Exercise → Extend the forum thread about dating a Dr. Wistar's Balsam of Wild Cherry bottle, picking up after its last post.

Document passage →
'''
# Dr. Wistars Balsam of Wild Cherry question



## antlerman23 (Jan 2, 2013)

I got this little gem on ebay for $6.54 (shipped) thinking it was going to be a turn of the century bottle. I got it and saw that it has an applied top and a key mold base, putting a date on it around the 1860s, early 1870s according to the sha historic bottles site. but i found a thread on this site that mentioned that the IB on the back of this bottle put it in the 1850s. is that even possible for a not pontiled bottle? there is a big article out there from fohbc (i think[&:]) about the wistar family, which was a fun read, but only a short mention of this bottle was made in the whole article. i was just wondering if anyone can second the idea that this guy is from the 1850s. and if i made a spectacular buy, please let me know also []


----------



## antlerman23 (Jan 2, 2013)

the back:


----------



## antlerman23 (Jan 2, 2013)

the base:


----------



## antlerman23 (Jan 2, 2013)

applied lip:


----------



## Dansalata (Jan 2, 2013)

i found one of those but its iron pontiled..the lip is different than yours i think yours is later but good buy imho!!!
'''
Data records →
'''
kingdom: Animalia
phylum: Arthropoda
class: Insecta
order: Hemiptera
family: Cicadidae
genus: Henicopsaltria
'''
'''
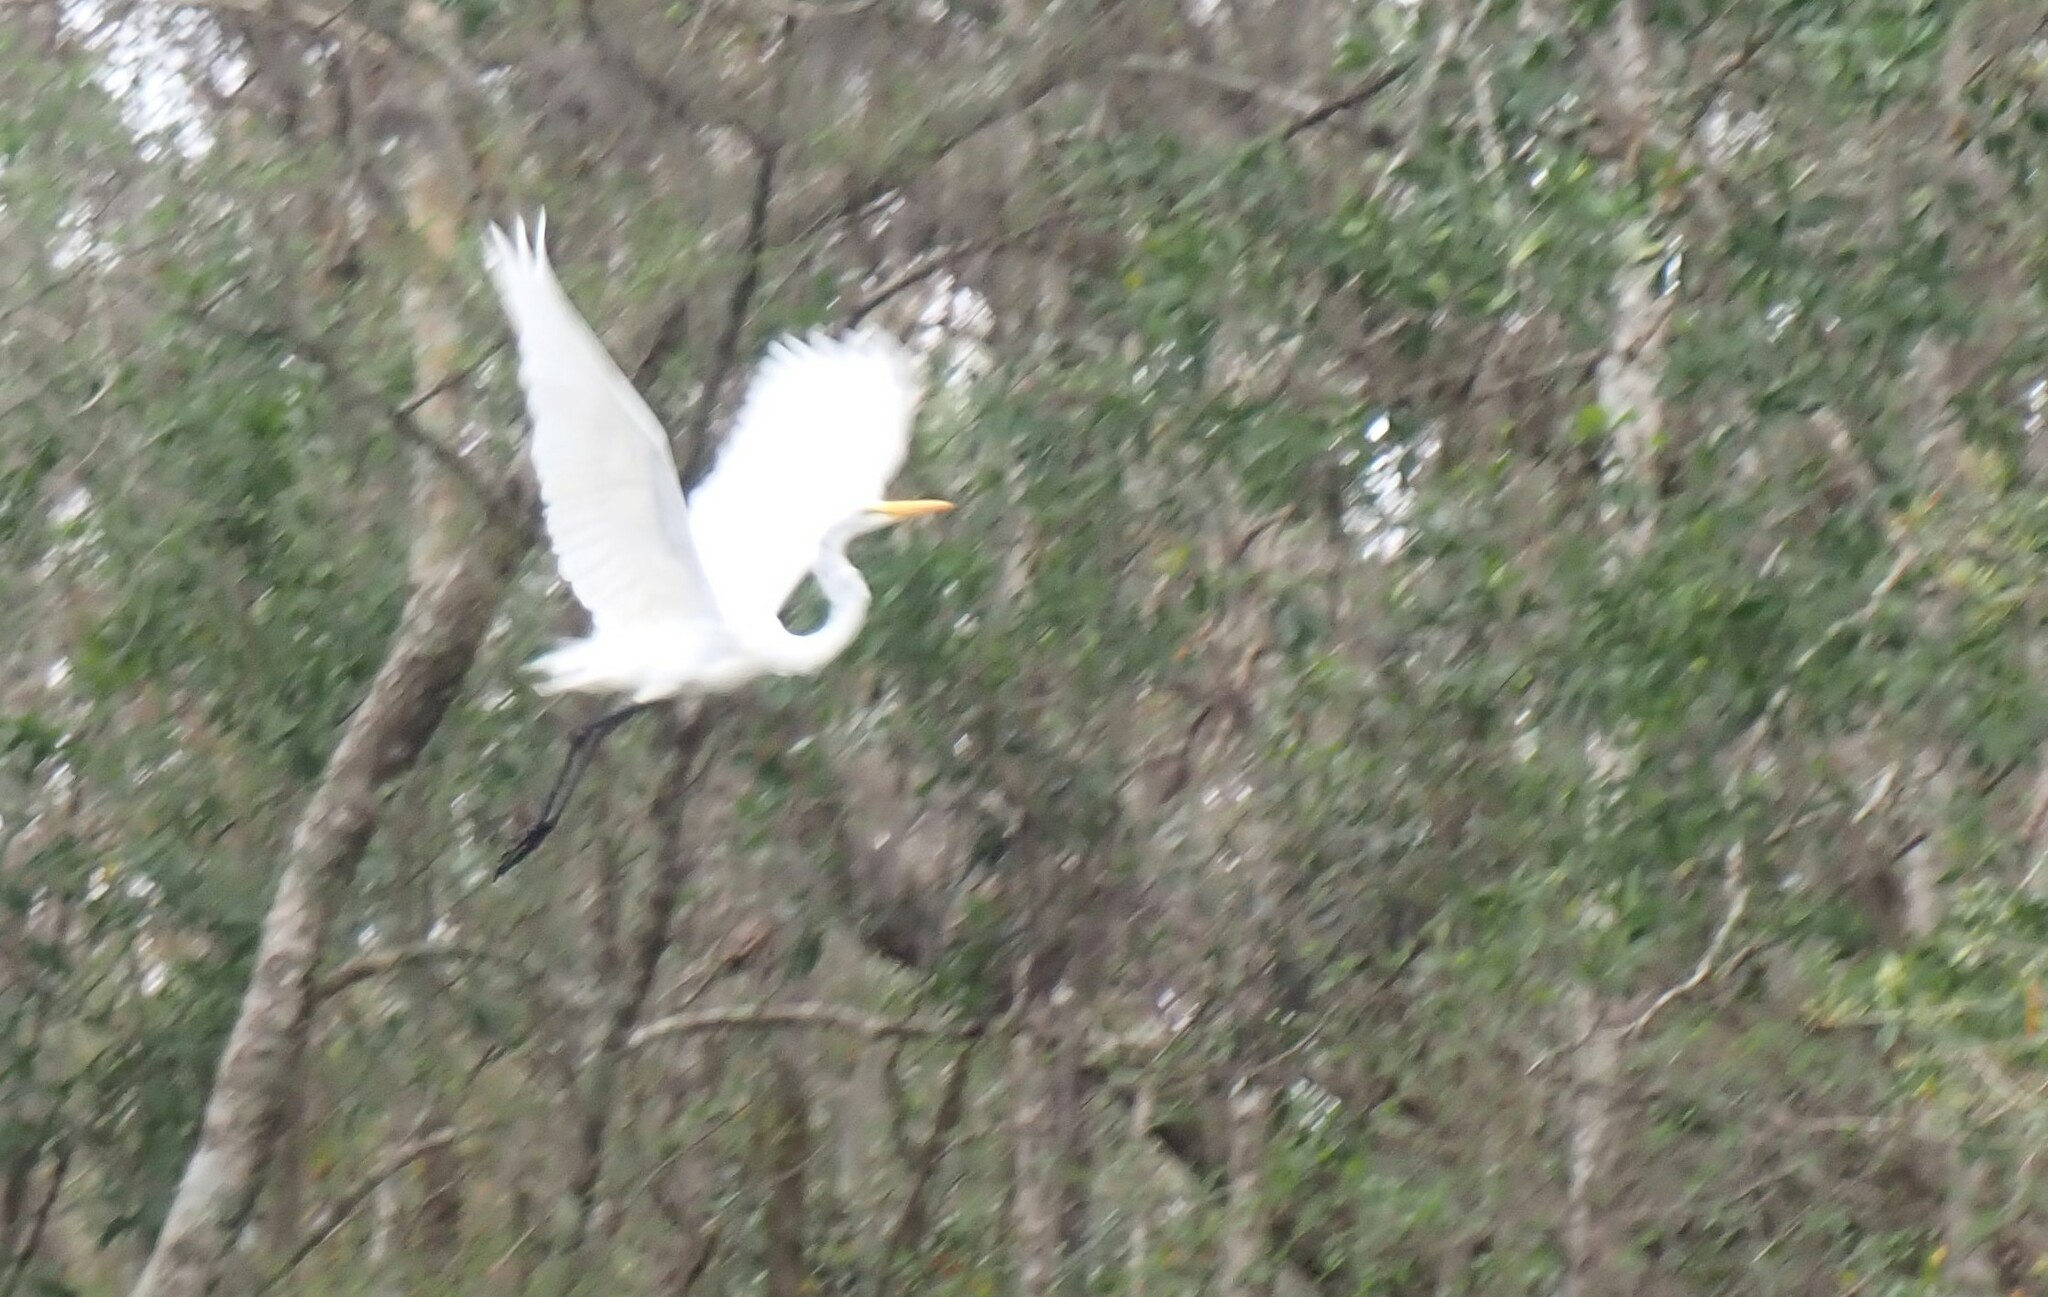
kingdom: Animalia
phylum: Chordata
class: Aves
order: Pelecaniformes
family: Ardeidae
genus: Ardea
'''
'''
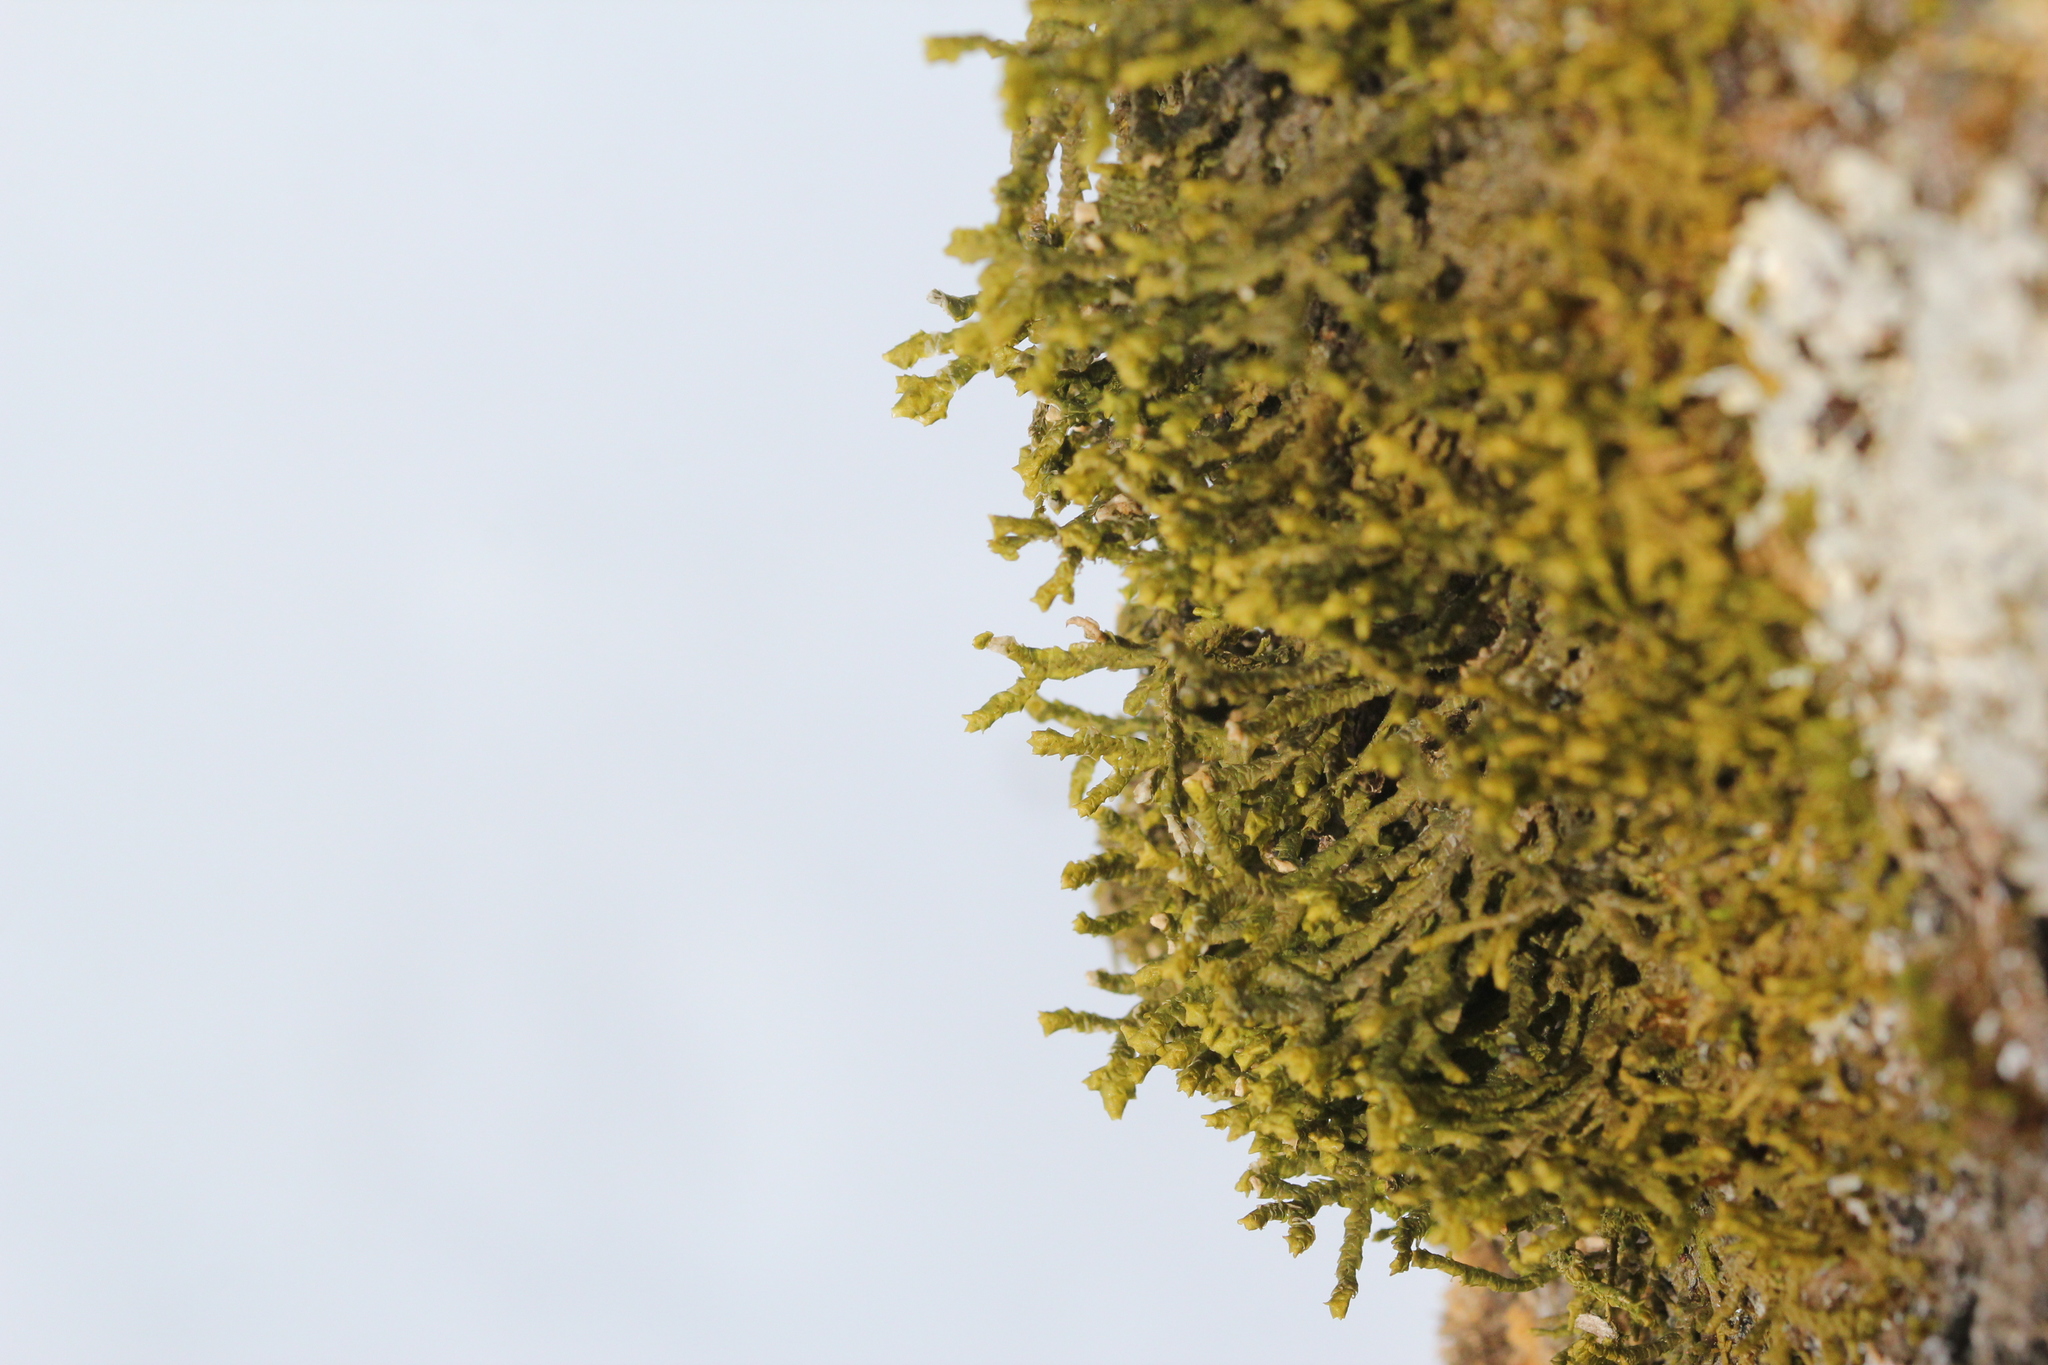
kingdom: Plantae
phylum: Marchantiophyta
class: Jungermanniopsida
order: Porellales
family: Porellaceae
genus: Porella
'''
Response box →
----------



## antlerman23 (Jan 2, 2013)

i bet that iron pontil one is killer cool!


----------



## Asterx (Jan 2, 2013)

Nice looking. Here's one with an applied lip and hinge base that sold recently...


----------



## Dansalata (Jan 3, 2013)

antlerman,it was cool till i tried to tumble it and it had a potstone...crackety crack..i was bummed..but it didnt fall apart so i still have it...


----------



## GuntherHess (Jan 3, 2013)

The Wistar medicine had a very muddy history. Many people owned it (or said they did).
 My guess is this was an early mold that was used probably in the 1860s.
 There are many bottles from the 1850s which are not pontil marked though.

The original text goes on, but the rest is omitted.